**Excerpted passage**

Road bike? Probably a 48-50 cm but maybe a 46 cm if she is short waisted. It's best to get her fit.


----------



## Touch0Gray (May 29, 2003)

women's sizing?.....I prefer little ones...say 5 foot 3 or so?


OH......not what you where asking?...... sorry...

seriously, 48 to 50 sounds about right to me...except the issue about lower back pain?....that may come into play if she needs to adopt more upright posture....I'm a guy and am 5 foot 6 and ride a 53 cm Bianchi, a 52 cm Langster, and about a 54 (ctr to ctr seat tube) old Trek. I like a 30 to 31 standover and have long femurs.

All three have decidedly different feels even tough the seat to bars distance is almost identical. She really needs to try them to see, IMO, different mfr's are very different.


----------



## venus (Apr 27, 2006)

I have one you can buy that is perfect.


----------



## Touch0Gray (May 29, 2003)

venus said:


> I have one you can buy that is perfect.



I don't BUY women. That's not to say I don't PAY...and PAY....and PAY....and PAY.......( a wife and 3 daughters)

I don't even rent.....or lease.......


----------



## MisterC (May 26, 2007)

If you are serious please PM me the details.


----------



## jorgy (Oct 21, 2005)

I ride a 49cm Merlin. 52cm top tube, 80mm stem, non-setback seatpost. Traditional (non-sloping) frame.

For her back issues, you can do things like flip the stem up. Or buy a bike that's specifically designed to allow a more upright riding position.




MisterC said:


> My girlfriend is 5'4" tall and I'm just wondering, roughly, what size bike would fit her. It's her first bike so i don't wnat to go too over the top but I was thinking something like the Dolce would be a nice Christmas present.
> 
> I know I can get her fit at the shop but I can start looking around if I have an estimate before I make it obvious to her that I want to buy her a bike for next year.
> 
> ...


----------



## Rob P (Apr 29, 2007)

My wife is 5'4, and rides a small with 52.5 tt.

She should get a fitting prior to buying a bike. Your girlfriend might not need a wsd bike, my wife doesn't.


----------



## il sogno (Jul 15, 2002)

My Colnago is a 48 compact. The top tube is a little too long and the bars a little too low. My next bike will be women's specific. I am 5' 4".


----------

Multi-view image geometry data:
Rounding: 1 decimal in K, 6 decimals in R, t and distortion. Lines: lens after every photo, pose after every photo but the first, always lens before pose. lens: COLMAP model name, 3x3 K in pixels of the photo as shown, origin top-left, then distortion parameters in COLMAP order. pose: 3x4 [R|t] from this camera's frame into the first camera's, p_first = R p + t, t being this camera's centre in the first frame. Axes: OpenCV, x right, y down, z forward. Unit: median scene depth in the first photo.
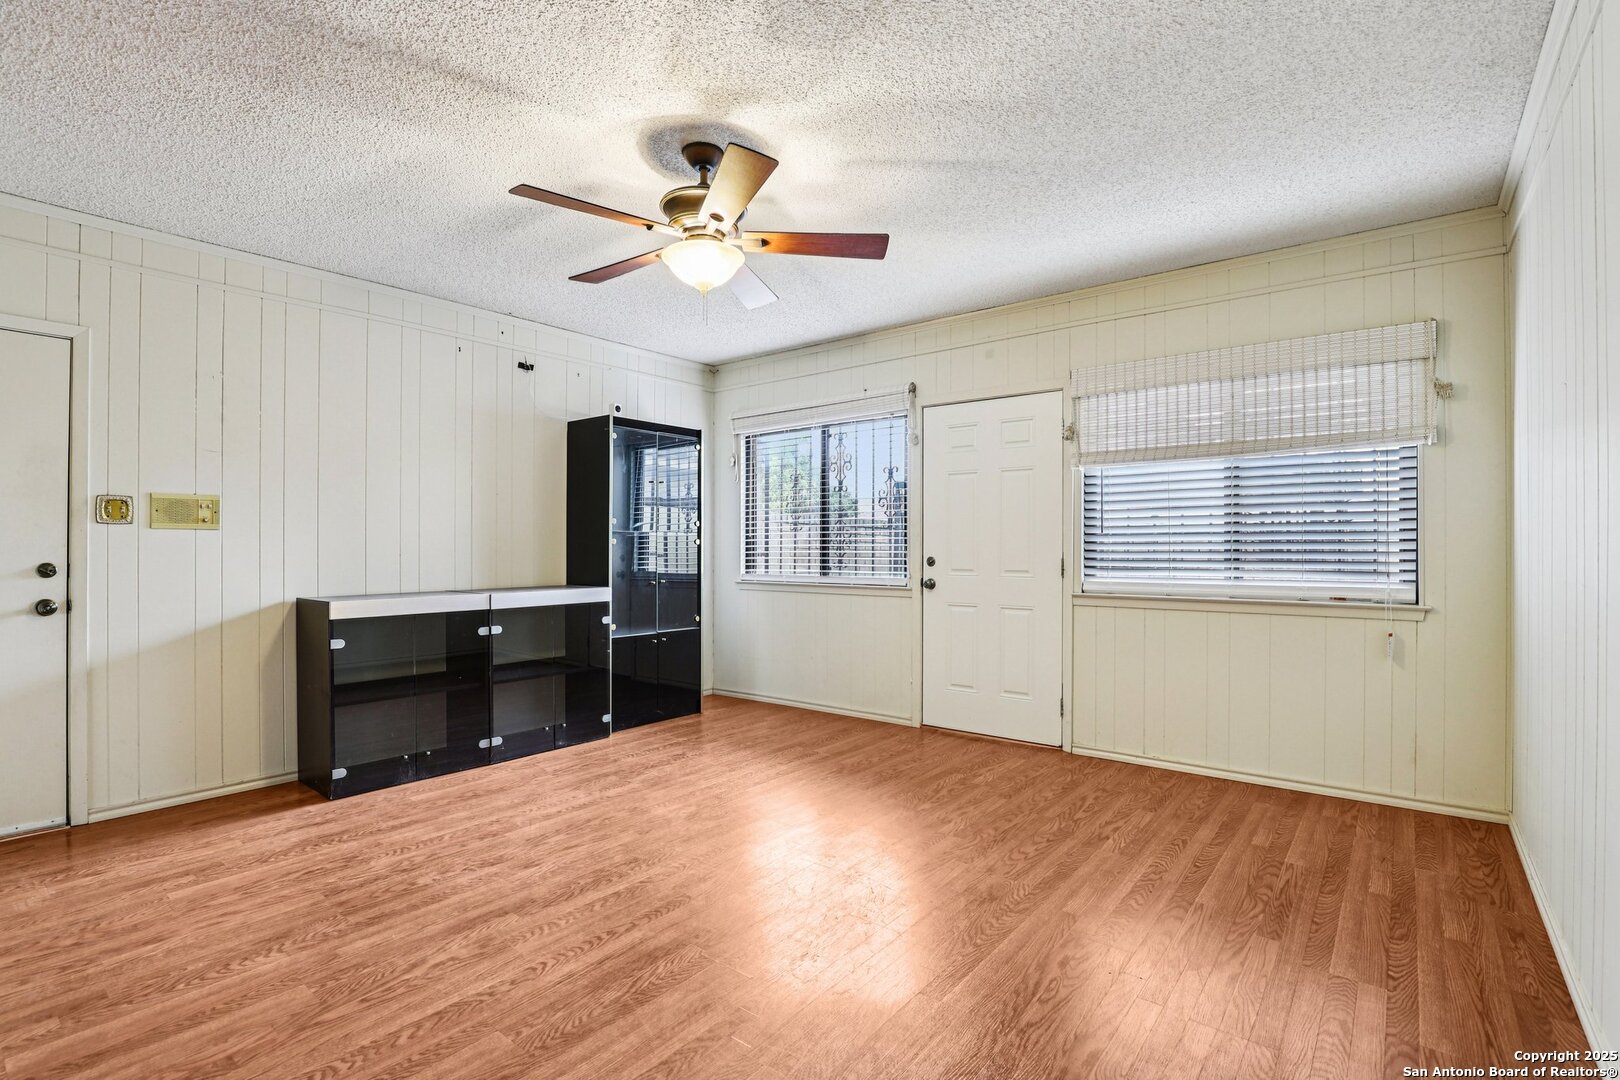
lens RADIAL K [[766.2, 0, 815.6], [0, 766.2, 548.6], [0, 0, 1]] dist [-0.031740, 0.001811]
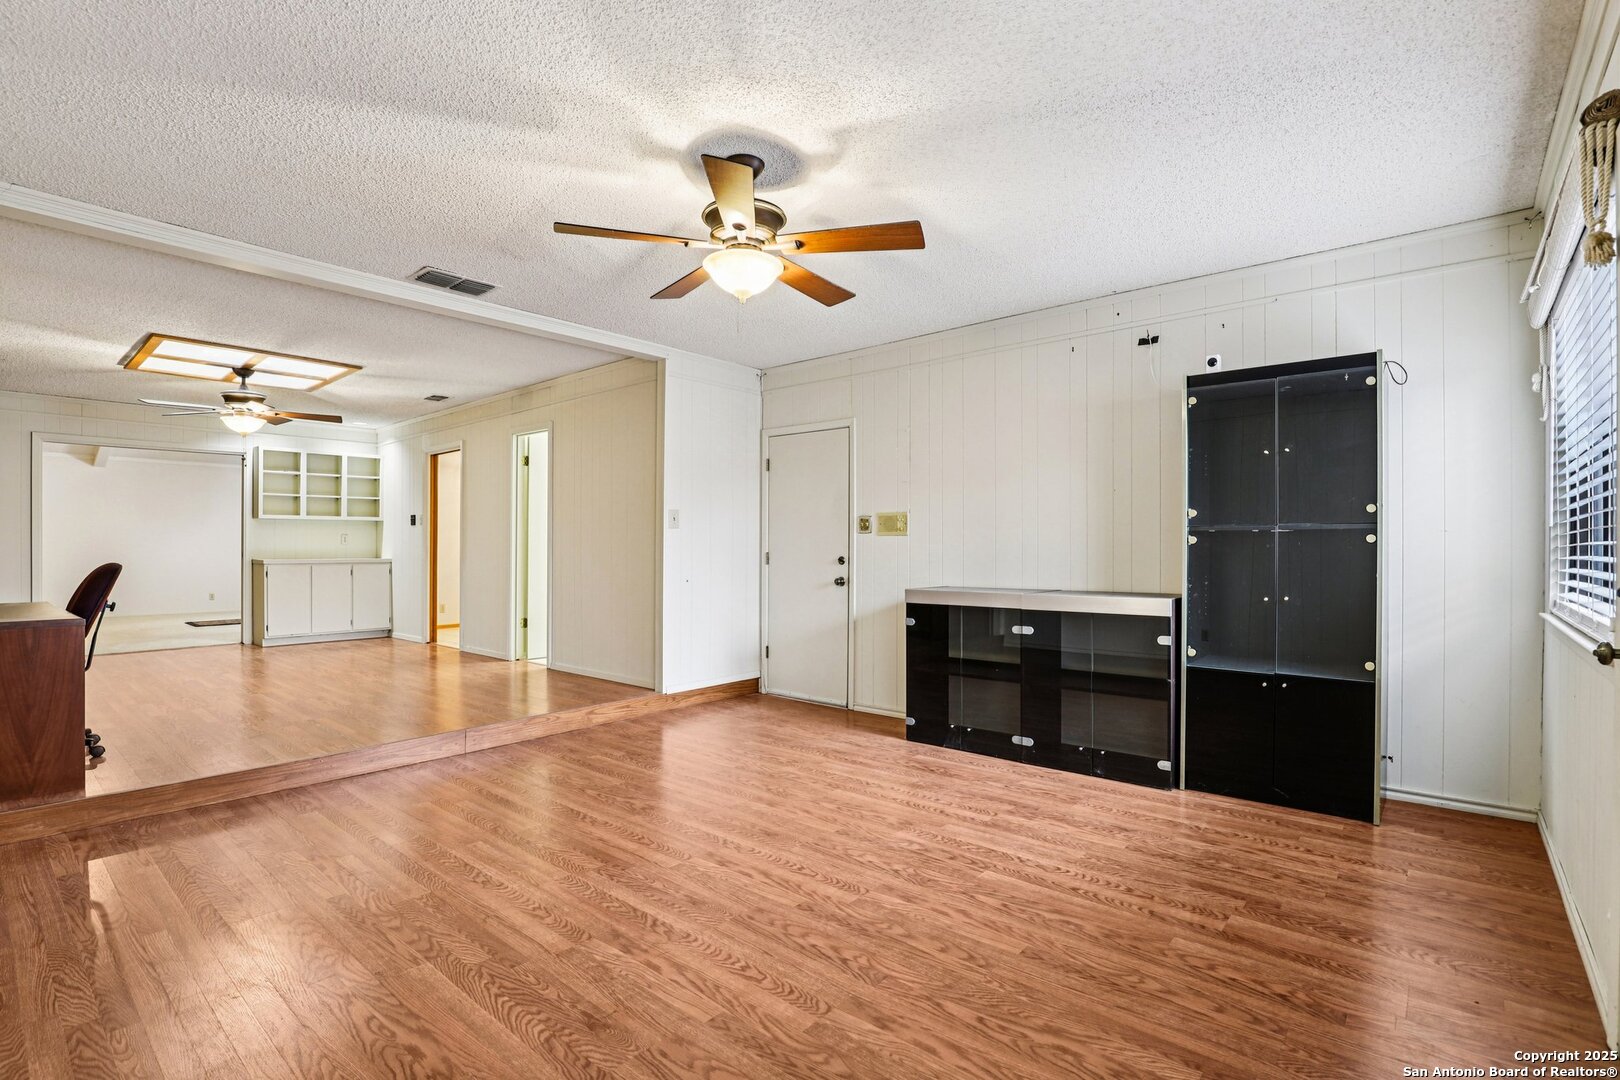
lens RADIAL K [[766.2, 0, 818.9], [0, 766.2, 549.7], [0, 0, 1]] dist [-0.031740, 0.001811]
pose [[-0.047038, 0.004749, -0.998882, 0.731924], [0.001858, 0.999987, 0.004667, -0.004841], [0.998891, -0.001637, -0.047046, 0.957141]]
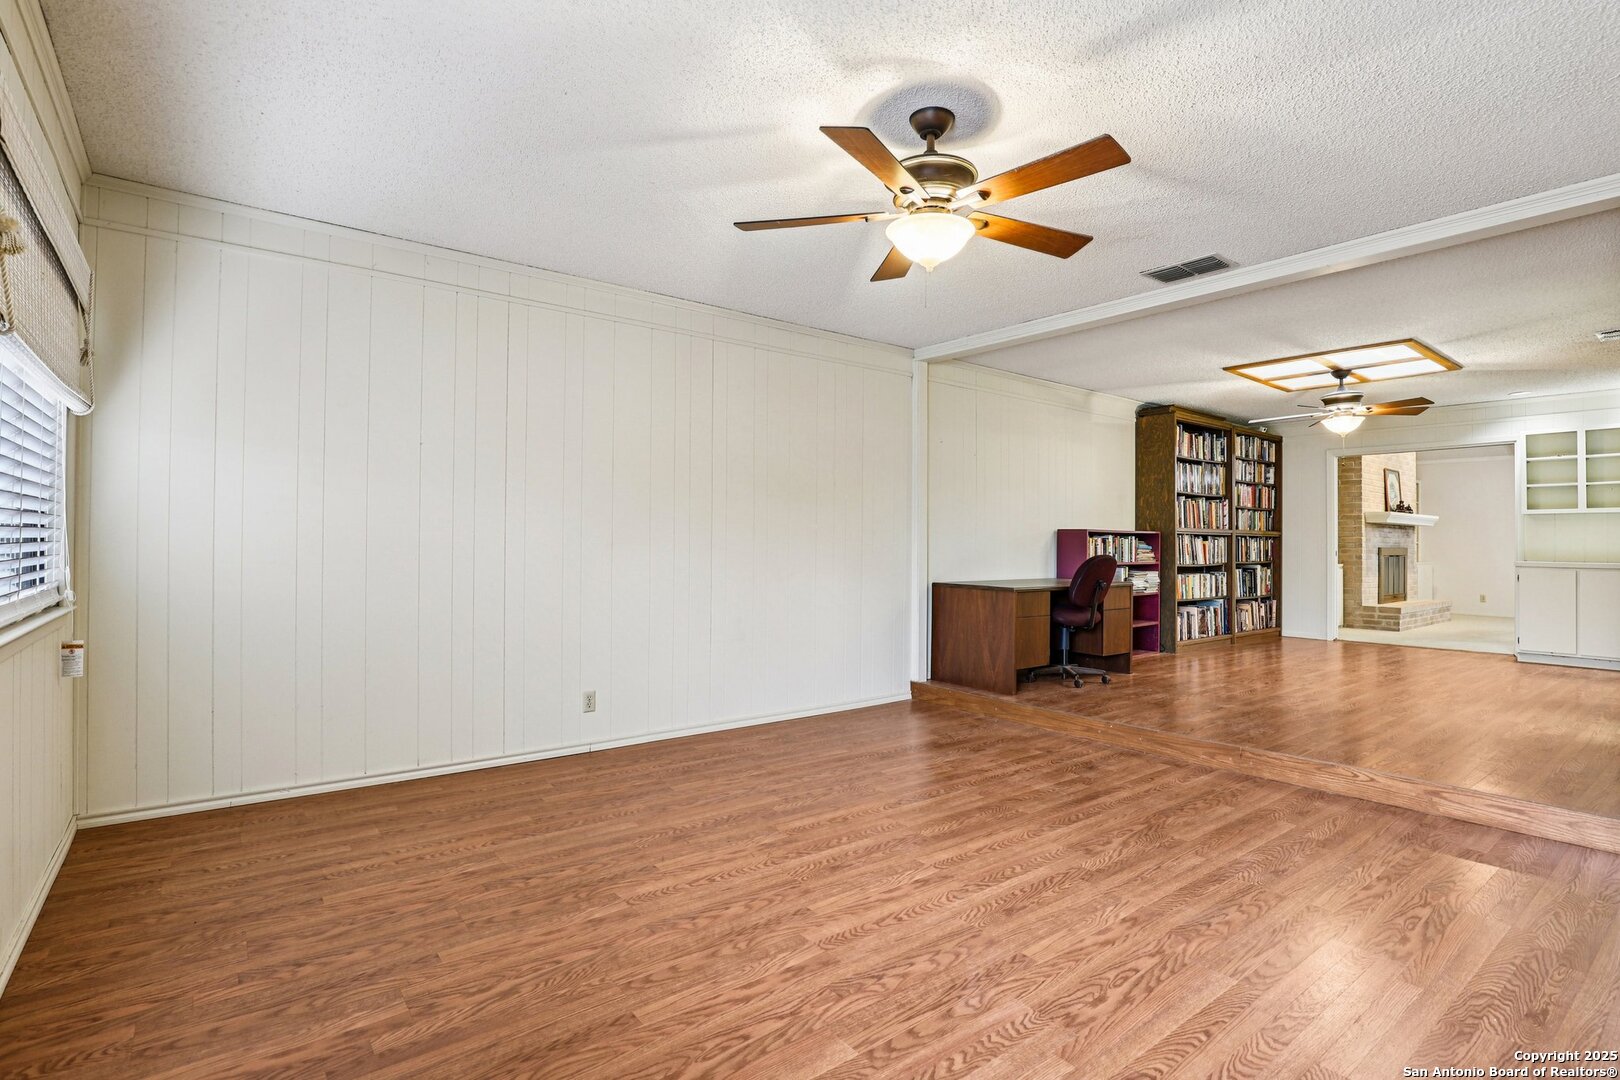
lens RADIAL K [[766.2, 0, 791.8], [0, 766.2, 536.2], [0, 0, 1]] dist [-0.031740, 0.001811]
pose [[-0.966147, -0.004081, 0.257959, -0.188195], [-0.006710, 0.999934, -0.009313, -0.001436], [-0.257904, -0.010728, -0.966111, 1.615007]]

**Action item**
List the username of each distinct person who posts in the bike-sizing forum thread, naming each person only once.

**Your solution**
Touch0Gray, venus, MisterC, jorgy, Rob P, il sogno